Manolo Betancur believes everyone deserves a birthday cake.
“I arrived to America 25 years ago, and I didn’t speak any English, and I didn’t have any money in my pocket,” Betancur, owner of Manolo’s Bakery in Charlotte, North Carolina, tells TODAY.com.
He left his birth country of Colombia to attend college in Tennessee. Years after going to school, he got married, moved to North Carolina and, in 2005, bought his bakery.
“We are the oldest immigrant Latino bakery in the Carolinas,” he says.
Through his bakery, Betancur has sold tres leches, tartaleta and cheesecakes to his customers, while simultaneously giving back to his community. For 12 years, he’s been donating cakes to celebrate the birthdays of those experiencing homelessness in his city.

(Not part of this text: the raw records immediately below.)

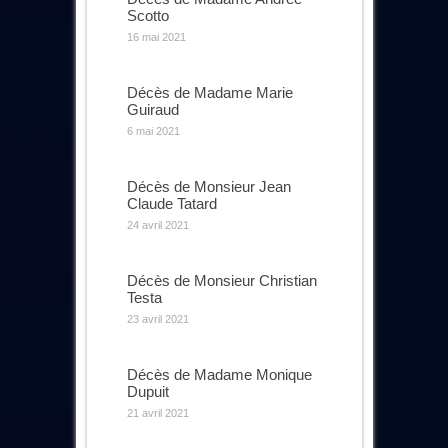
Scotto
16 mai 2021
Décès de Madame Marie
Guiraud
6 mai 2021
Décès de Monsieur Jean
Claude Tatard
24 avril 2021
Décès de Monsieur Christian
Testa
23 avril 2021
Décès de Madame Monique
Dupuit
21 avril 2021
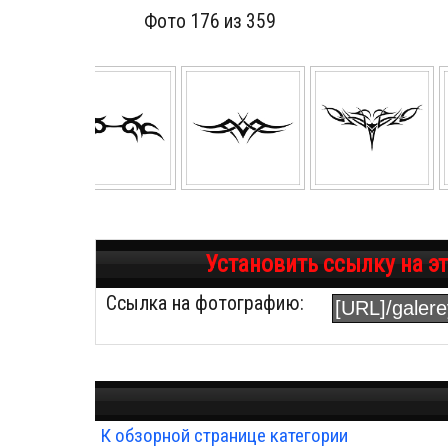
Фото 176 из 359
Установить ссылку на э
Ссылка на фотографию:
К обзорной странице категории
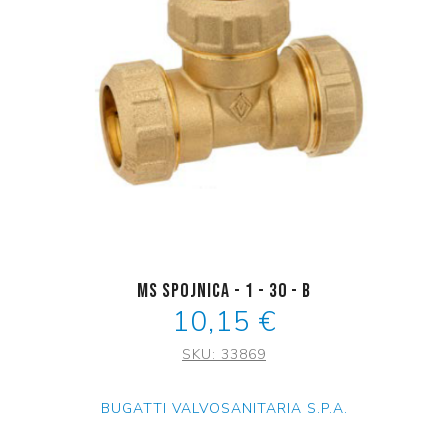
MS Spojnica - 1 - 30 - B
10,15 €
SKU:
33869
BUGATTI VALVOSANITARIA S.P.A.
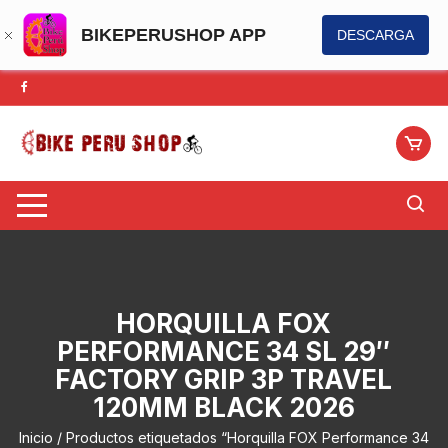
BIKEPERUSHOP APP
DESCARGA
Saltar
al
contenido
HORQUILLA FOX
PERFORMANCE 34 SL 29″
FACTORY GRIP 3P TRAVEL
120MM BLACK 2026
Inicio
/ Productos etiquetados “Horquilla FOX Performance 34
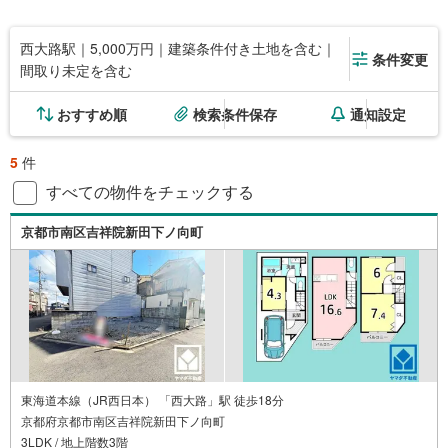
西大路駅｜5,000万円｜建築条件付き土地を含む｜
条件変更
間取り未定を含む
おすすめ順
検索条件保存
通知設定
5
件
すべての物件をチェックする
京都市南区吉祥院新田下ノ向町
東海道本線（JR西日本） 「西大路」駅 徒歩18分
京都府京都市南区吉祥院新田下ノ向町
3LDK / 地上階数3階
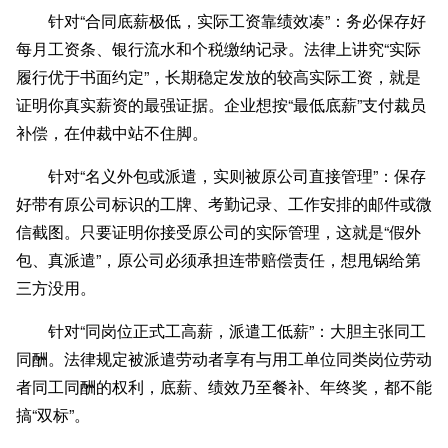
针对“合同底薪极低，实际工资靠绩效凑”
：务必保存好
每月工资条、银行流水和个税缴纳记录。法律上讲究“实际
履行优于书面约定”，长期稳定发放的较高实际工资，就是
证明你真实薪资的最强证据。企业想按“最低底薪”支付裁员
补偿，在仲裁中站不住脚。
针对“名义外包或派遣，实则被原公司直接管理”
：保存
好带有原公司标识的工牌、考勤记录、工作安排的邮件或微
信截图。只要证明你接受原公司的实际管理，这就是“假外
包、真派遣”，原公司必须承担连带赔偿责任，想甩锅给第
三方没用。
针对“同岗位正式工高薪，派遣工低薪”
：大胆主张同工
同酬。法律规定被派遣劳动者享有与用工单位同类岗位劳动
者同工同酬的权利，底薪、绩效乃至餐补、年终奖，都不能
搞“双标”。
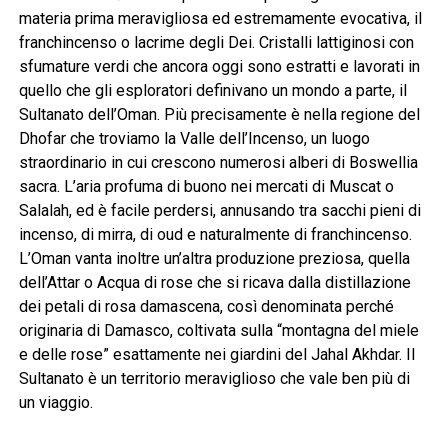
materia prima meravigliosa ed estremamente evocativa, il
franchincenso o lacrime degli Dei. Cristalli lattiginosi con
sfumature verdi che ancora oggi sono estratti e lavorati in
quello che gli esploratori definivano un mondo a parte, il
Sultanato dell’Oman. Più precisamente è nella regione del
Dhofar che troviamo la Valle dell’Incenso, un luogo
straordinario in cui crescono numerosi alberi di Boswellia
sacra. L’aria profuma di buono nei mercati di Muscat o
Salalah, ed è facile perdersi, annusando tra sacchi pieni di
incenso, di mirra, di oud e naturalmente di franchincenso.
L’Oman vanta inoltre un’altra produzione preziosa, quella
dell’Attar o Acqua di rose che si ricava dalla distillazione
dei petali di rosa damascena, così denominata perché
originaria di Damasco, coltivata sulla “montagna del miele
e delle rose” esattamente nei giardini del Jahal Akhdar. Il
Sultanato è un territorio meraviglioso che vale ben più di
un viaggio.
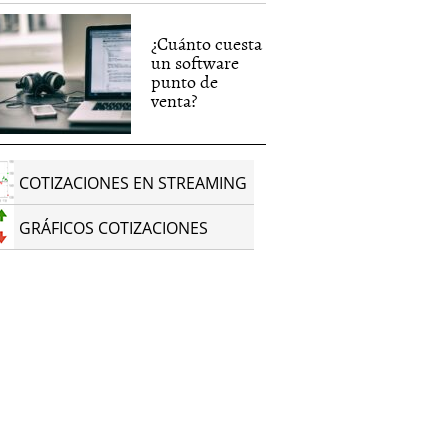
¿Cuánto cuesta
un software
punto de
venta?
COTIZACIONES EN STREAMING
GRÁFICOS COTIZACIONES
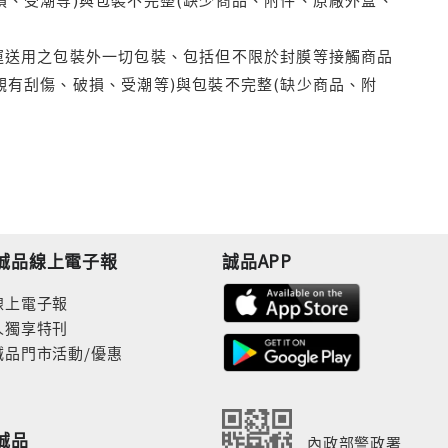
運送用之包裝外一切包裝、包括但不限於封膜等接觸商品
觀有刮傷、破損、受潮等)與包裝不完整(缺少商品、附
誠品線上電子報
誠品APP
線上電子報
人獨享特刊
誠品門市活動/優惠
誠品
內政部警政署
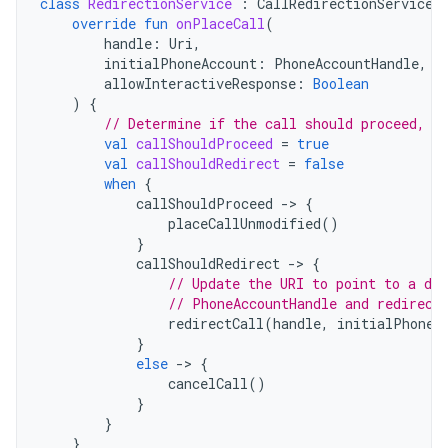
class
RedirectionService
:
CallRedirectionService
(
override
fun
onPlaceCall
(
handle
:
Uri
,
initialPhoneAccount
:
PhoneAccountHandle
,
allowInteractiveResponse
:
Boolean
)
{
// Determine if the call should proceed, b
val
callShouldProceed
=
true
val
callShouldRedirect
=
false
when
{
callShouldProceed
-
>
{
placeCallUnmodified
()
}
callShouldRedirect
-
>
{
// Update the URI to point to a di
// PhoneAccountHandle and redirect
redirectCall
(
handle
,
initialPhoneA
}
else
-
>
{
cancelCall
()
}
}
}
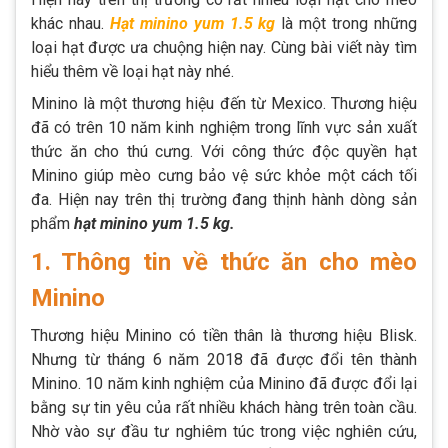
khác nhau.
Hạt minino yum 1.5 kg
là một trong những
loại hạt được ưa chuộng hiện nay. Cùng bài viết này tìm
hiểu thêm về loại hạt này nhé.
Minino là một thương hiệu đến từ Mexico. Thương hiệu
đã có trên 10 năm kinh nghiệm trong lĩnh vực sản xuất
thức ăn cho thú cưng. Với công thức độc quyền hạt
Minino giúp mèo cưng bảo vệ sức khỏe một cách tối
đa. Hiện nay trên thị trường đang thịnh hành dòng sản
phẩm
hạt minino yum 1.5 kg.
1. Thông tin về thức ăn cho mèo
Minino
Thương hiệu Minino có tiền thân là thương hiệu Blisk.
Nhưng từ tháng 6 năm 2018 đã được đổi tên thành
Minino. 10 năm kinh nghiệm của Minino đã được đổi lại
bằng sự tin yêu của rất nhiều khách hàng trên toàn cầu.
Nhờ vào sự đầu tư nghiêm túc trong việc nghiên cứu,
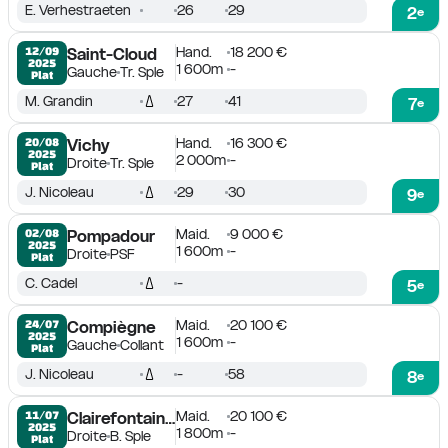
E. Verhestraeten
26
29
2
e
Hand.
18 200 €
12/09

Saint-Cloud
2025
1 600m
-
Gauche
Tr. Sple
Plat
M. Grandin
27
41
7
e
Hand.
16 300 €
20/08

Vichy
2025
2 000m
-
Droite
Tr. Sple
Plat
J. Nicoleau
29
30
9
e
Maid.
9 000 €
02/08

Pompadour
2025
1 600m
-
Droite
PSF
Plat
C. Cadel
-
5
e
Maid.
20 100 €
24/07

Compiègne
2025
1 600m
-
Gauche
Collant
Plat
J. Nicoleau
-
58
8
e
Maid.
20 100 €
11/07

Clairefontaine-Deauville
2025
1 800m
-
Droite
B. Sple
Plat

“We don’t call them ‘homeless,’” he says. “They’re our neighbors.”
Betancur says it all started when he approached Raise You Up Ministries, a nonprofit focused on the needs of chronically homeless people in the greater Charlotte area, to ask them where they were getting cake for people’s birthdays, and offered to donate from his bakery.

Now, he serves vanilla sheet cakes — some with caramel, some with peaches inside — whenever a birthday comes up.
“To me, that was the coolest idea ever, because nobody thinks about their birthdays,” Betancur says.
This year, Betancur and his employees delivered their 300th cake, marking a hard-fought milestone. He thinks back to one experience that makes it all worth it.
“Somebody from the nonprofit approached me one day and said, ‘Manolo, are you the cake guy?’” he says. When he nodded, the employee told him that the last person he delivered a cake to cried and said it was the first time he had a birthday cake in his life.
Betancur says, “That (was) the most important cake in this bakery.”